--- GESELECTEERD FRAGMENT ---

Hoogte kosten - algemeen (Swiss Life Belegspaarplan)
4.98.
De rechtbank zal in het navolgende ingaan op de verwijten die de Vereniging c.s. maakt over het ontbreken van wilsovereenstemming over de hoogte van concreet door haar genoemde kosten, te weten de overlijdensrisicopremie en de hoogte van de wijzigingskosten.
Hoogte kosten overlijdensrisicopremie (Swiss Life Belegspaarplan)
4.99.
De Vereniging c.s. stelt dat SRLEV hoge kosten voor de overlijdensrisicopremie inhield terwijl er geen wilsovereenstemming was over de hoogte daarvan. De handelwijze van SRLEV is te meer onjuist omdat in 2012 SRLEV bij [eiser 1] vrijwel de gehele inleg heeft gebruikt voor de premie overlijdensrisicoverzekering ad € 1.927,63 (en dit ook bij anderen gebeurd is). Deze premie is nog fors verder gestegen en het is dan ook misleidend dat SRLEV de premie als ‘laag’ heeft bestempeld in de Toelichting. De door dit onrechtmatig handelen van SRLEV geleden schade moet worden berekend op gelijke wijze als in de zaak Stichting Koersplan de weg Kwijt, aldus de Vereniging c.s.
SRLEV bestrijdt onrechtmatig te hebben gehandeld en voert aan dat de wijze van berekening van de overlijdensrisicopremie duidelijk kenbaar is uit de contractdocumentatie en verder in overeenstemming is met de geldende regelgeving.

--- UITGELICHTE GEGEVENS ---

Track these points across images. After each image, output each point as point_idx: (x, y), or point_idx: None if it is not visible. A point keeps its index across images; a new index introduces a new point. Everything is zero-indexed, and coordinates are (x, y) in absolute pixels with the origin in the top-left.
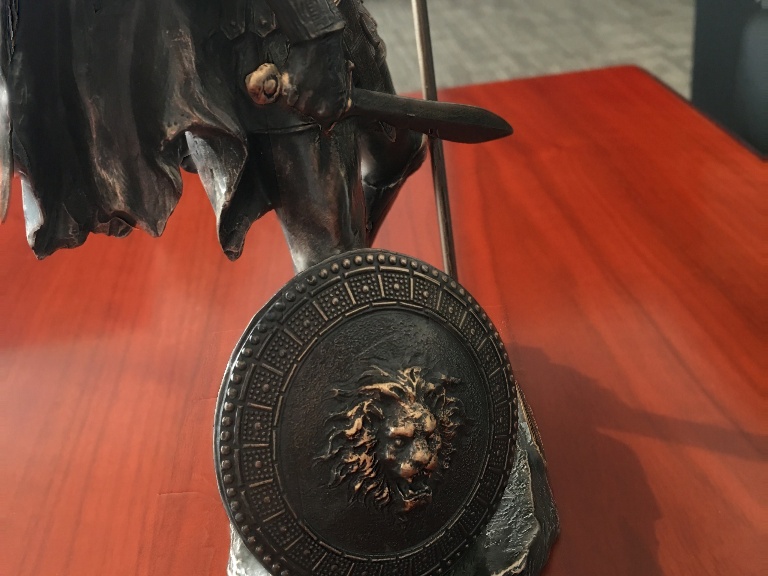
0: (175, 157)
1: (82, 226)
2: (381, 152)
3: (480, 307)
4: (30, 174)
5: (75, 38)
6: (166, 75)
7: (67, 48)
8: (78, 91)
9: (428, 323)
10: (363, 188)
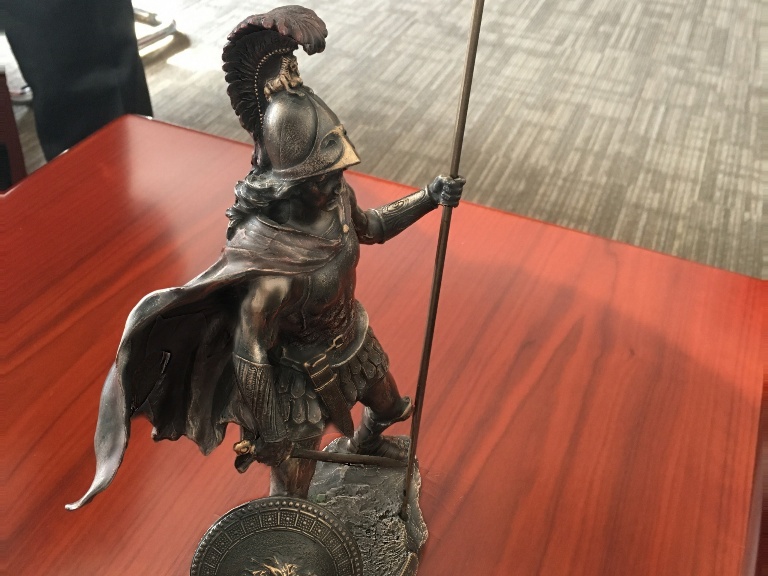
0: (224, 426)
1: (178, 434)
2: (376, 412)
3: (353, 543)
4: (153, 422)
5: (195, 366)
6: (229, 395)
7: (191, 368)
8: (191, 386)
9: (315, 545)
10: (368, 418)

---

Vat het fragment over de overlijdensrisicopremie samen in twee zinnen. De lijst is materiaal dat los staat van het fragment.

JUIST ANTWOORD
De rechtbank bespreekt de verwijten van de Vereniging c.s., die stelt dat SRLEV hoge kosten voor de overlijdensrisicopremie inhield zonder wilsovereenstemming over de hoogte daarvan, in 2012 bij [eiser 1] vrijwel de gehele inleg voor die premie gebruikte en de premie in de Toelichting misleidend ‘laag’ noemde. SRLEV bestrijdt onrechtmatig te hebben gehandeld en voert aan dat de berekening van de premie duidelijk kenbaar is uit de contractdocumentatie en in overeenstemming is met de geldende regelgeving.